Eunice Akinbode, terapeuta da linguagem que estuda fonoaudiologia na Universidade de Ibadã, confirma que passar pelas salas de aula das universidades nigerianas pode ser difícil para pessoas com deficiências de fala. Ela acredita que é crucial que as partes interessadas em educação reconheçam e abordem as dificuldades enfrentadas pelas pessoas com gagueira. “De professores a alunos, todos os pilares da educação devem se adequar àqueles que têm gagueira e suas dificuldades de fala, em vez de estes últimos terem que encontrar maneiras de se adaptar”, diz. “Mas não é assim que acontece”.

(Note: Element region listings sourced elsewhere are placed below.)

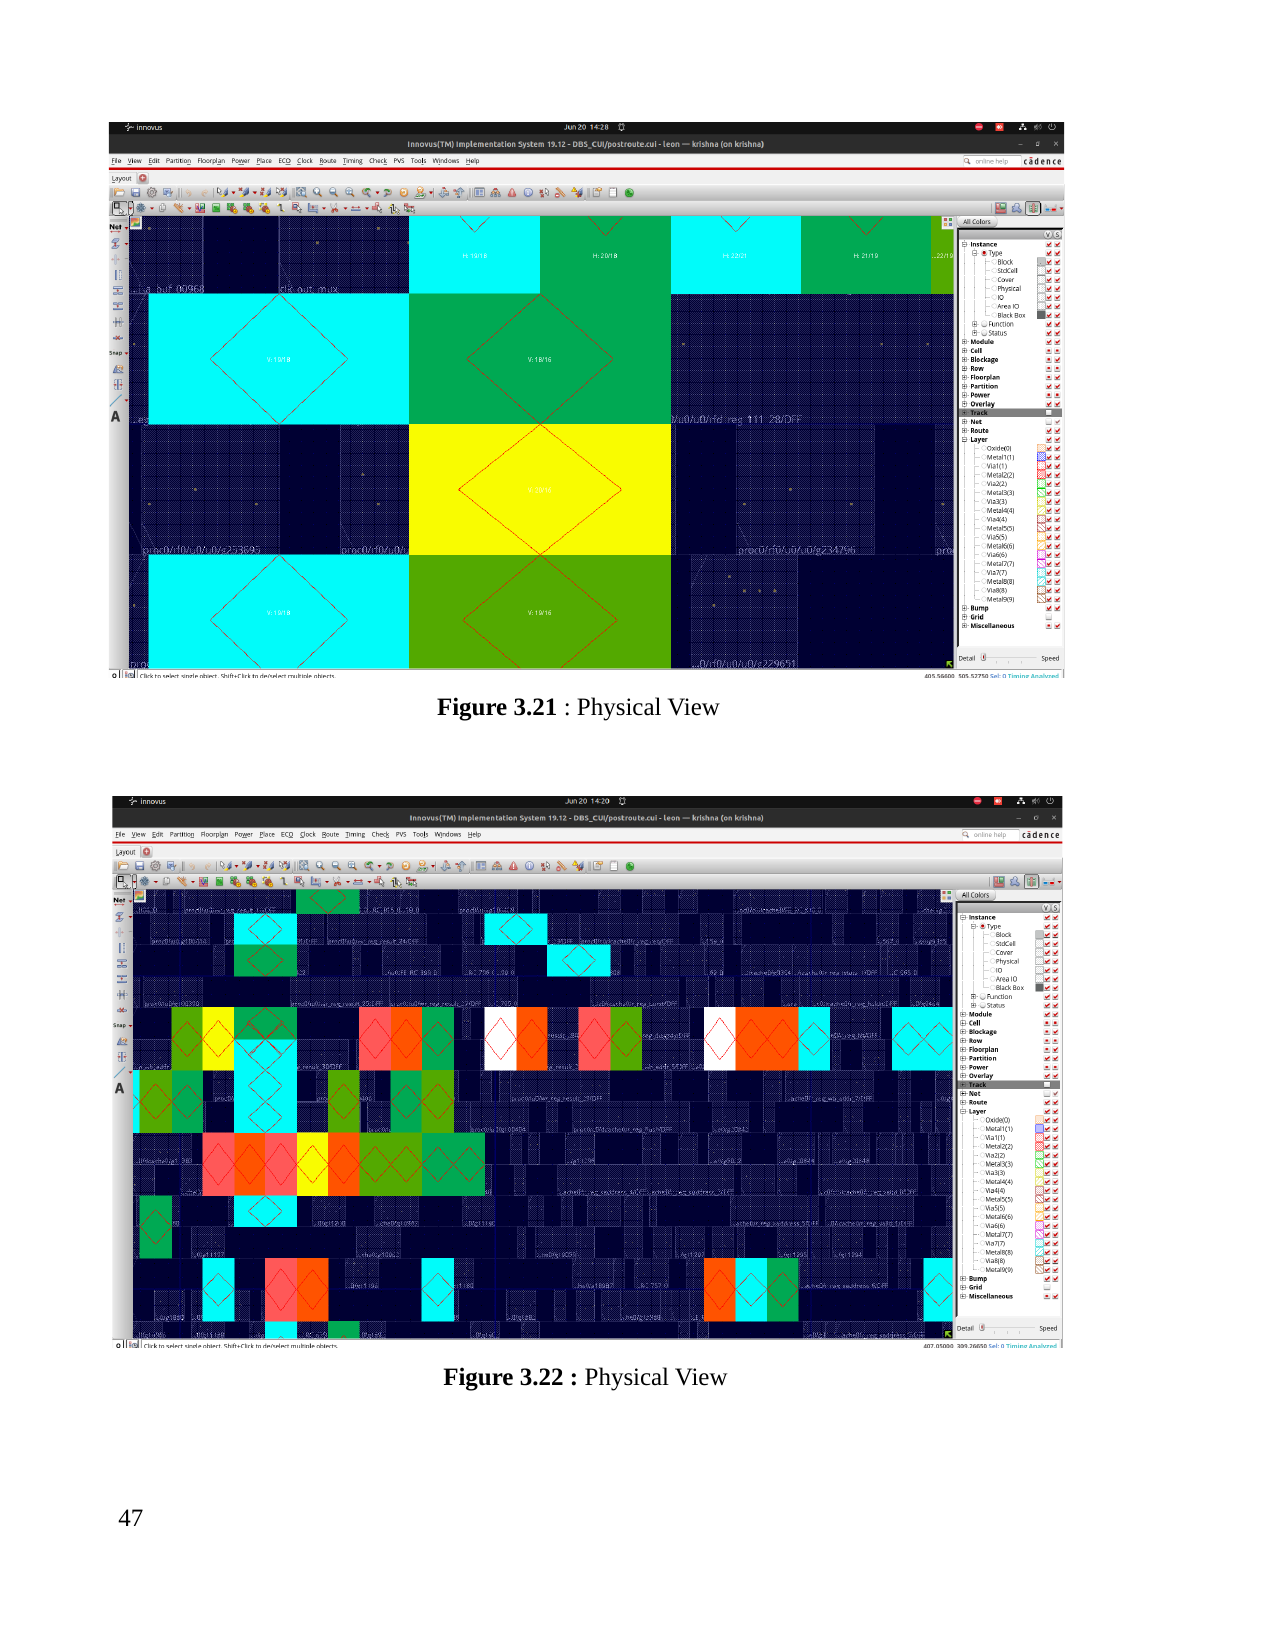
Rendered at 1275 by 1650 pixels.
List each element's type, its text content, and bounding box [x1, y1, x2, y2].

picture [112, 796, 1063, 1348]
picture [108, 122, 1065, 678]
text Figure 3.21 : Physical View [118, 118, 1157, 720]
text Figure 3.22 : Physical View [118, 778, 1157, 1391]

Além de reconhecer que a gagueira é muitas vezes “esquecida”, Akinbode afirma que negar a existência de pessoas com essa condição e desconsiderar as preocupações dos pais com filhos que gaguejam só piora o problema. Dos quinze alunos entrevistados pela Minority Africa, dez viram a gagueira como um falha pessoal: nada muito sério. Mas Akinbode diz que o sistema educacional da Nigéria impossibilita que os professores se esforcem para integrar os alunos. “Só os estudantes aparentemente ‘normais’ têm oportunidade de prosperar”; e as pessoas com deficiências, como a gagueira? Não há nenhuma rede de apoio para esses estudantes dentro das instituições de ensino superior”.
“Como fonoaudiólogos”, acrescenta ele, “o que fazemos para quem gagueja é [utilizar] algumas técnicas para trabalhar a saída da voz, incluindo ritmo da fala, supervisão e controle da respiração. Só podemos trabalhar com a psicologia deles. Encontrar uma solução educacional em tempo real é muito difícil”.